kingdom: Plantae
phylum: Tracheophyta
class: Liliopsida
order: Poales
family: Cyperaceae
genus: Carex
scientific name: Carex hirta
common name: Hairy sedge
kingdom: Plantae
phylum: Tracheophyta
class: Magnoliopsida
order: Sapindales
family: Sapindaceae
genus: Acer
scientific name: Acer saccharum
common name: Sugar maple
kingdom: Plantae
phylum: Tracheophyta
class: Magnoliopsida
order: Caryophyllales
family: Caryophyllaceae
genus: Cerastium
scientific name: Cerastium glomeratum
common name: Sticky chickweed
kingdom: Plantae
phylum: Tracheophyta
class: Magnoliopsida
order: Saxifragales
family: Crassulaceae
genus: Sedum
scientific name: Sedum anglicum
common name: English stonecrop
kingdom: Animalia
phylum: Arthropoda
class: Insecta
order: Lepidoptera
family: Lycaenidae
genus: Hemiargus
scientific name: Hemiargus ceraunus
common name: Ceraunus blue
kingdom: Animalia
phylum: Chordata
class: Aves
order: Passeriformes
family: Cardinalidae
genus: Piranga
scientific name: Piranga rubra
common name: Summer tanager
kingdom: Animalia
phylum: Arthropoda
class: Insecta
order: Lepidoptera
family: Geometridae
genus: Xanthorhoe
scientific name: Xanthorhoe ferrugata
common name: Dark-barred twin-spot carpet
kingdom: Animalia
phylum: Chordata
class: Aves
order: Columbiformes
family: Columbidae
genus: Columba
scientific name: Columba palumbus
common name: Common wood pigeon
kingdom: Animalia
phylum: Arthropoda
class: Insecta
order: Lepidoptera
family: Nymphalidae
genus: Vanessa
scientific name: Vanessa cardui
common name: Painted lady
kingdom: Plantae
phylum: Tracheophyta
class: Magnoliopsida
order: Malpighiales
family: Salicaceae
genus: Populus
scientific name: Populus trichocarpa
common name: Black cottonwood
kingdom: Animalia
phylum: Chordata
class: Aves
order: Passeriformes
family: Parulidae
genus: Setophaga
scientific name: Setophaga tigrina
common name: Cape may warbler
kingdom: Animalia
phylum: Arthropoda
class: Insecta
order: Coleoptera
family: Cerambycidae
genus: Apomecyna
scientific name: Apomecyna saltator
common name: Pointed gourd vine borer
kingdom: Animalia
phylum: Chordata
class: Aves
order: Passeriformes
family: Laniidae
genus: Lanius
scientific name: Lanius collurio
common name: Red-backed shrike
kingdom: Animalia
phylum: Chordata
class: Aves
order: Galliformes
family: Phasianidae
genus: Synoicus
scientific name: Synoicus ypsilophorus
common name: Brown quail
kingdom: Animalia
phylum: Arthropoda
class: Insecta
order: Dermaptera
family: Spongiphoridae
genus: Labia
------------------------------------------------
- What the exercise asks
Quote, word for word, every line of classification given for all the items above.

- Task solution
kingdom: Plantae
phylum: Tracheophyta
class: Liliopsida
order: Poales
family: Cyperaceae
genus: Carex
scientific name: Carex hirta
common name: Hairy sedge
kingdom: Plantae
phylum: Tracheophyta
class: Magnoliopsida
order: Sapindales
family: Sapindaceae
genus: Acer
scientific name: Acer saccharum
common name: Sugar maple
kingdom: Plantae
phylum: Tracheophyta
class: Magnoliopsida
order: Caryophyllales
family: Caryophyllaceae
genus: Cerastium
scientific name: Cerastium glomeratum
common name: Sticky chickweed
kingdom: Plantae
phylum: Tracheophyta
class: Magnoliopsida
order: Saxifragales
family: Crassulaceae
genus: Sedum
scientific name: Sedum anglicum
common name: English stonecrop
kingdom: Animalia
phylum: Arthropoda
class: Insecta
order: Lepidoptera
family: Lycaenidae
genus: Hemiargus
scientific name: Hemiargus ceraunus
common name: Ceraunus blue
kingdom: Animalia
phylum: Chordata
class: Aves
order: Passeriformes
family: Cardinalidae
genus: Piranga
scientific name: Piranga rubra
common name: Summer tanager
kingdom: Animalia
phylum: Arthropoda
class: Insecta
order: Lepidoptera
family: Geometridae
genus: Xanthorhoe
scientific name: Xanthorhoe ferrugata
common name: Dark-barred twin-spot carpet
kingdom: Animalia
phylum: Chordata
class: Aves
order: Columbiformes
family: Columbidae
genus: Columba
scientific name: Columba palumbus
common name: Common wood pigeon
kingdom: Animalia
phylum: Arthropoda
class: Insecta
order: Lepidoptera
family: Nymphalidae
genus: Vanessa
scientific name: Vanessa cardui
common name: Painted lady
kingdom: Plantae
phylum: Tracheophyta
class: Magnoliopsida
order: Malpighiales
family: Salicaceae
genus: Populus
scientific name: Populus trichocarpa
common name: Black cottonwood
kingdom: Animalia
phylum: Chordata
class: Aves
order: Passeriformes
family: Parulidae
genus: Setophaga
scientific name: Setophaga tigrina
common name: Cape may warbler
kingdom: Animalia
phylum: Arthropoda
class: Insecta
order: Coleoptera
family: Cerambycidae
genus: Apomecyna
scientific name: Apomecyna saltator
common name: Pointed gourd vine borer
kingdom: Animalia
phylum: Chordata
class: Aves
order: Passeriformes
family: Laniidae
genus: Lanius
scientific name: Lanius collurio
common name: Red-backed shrike
kingdom: Animalia
phylum: Chordata
class: Aves
order: Galliformes
family: Phasianidae
genus: Synoicus
scientific name: Synoicus ypsilophorus
common name: Brown quail
kingdom: Animalia
phylum: Arthropoda
class: Insecta
order: Dermaptera
family: Spongiphoridae
genus: Labia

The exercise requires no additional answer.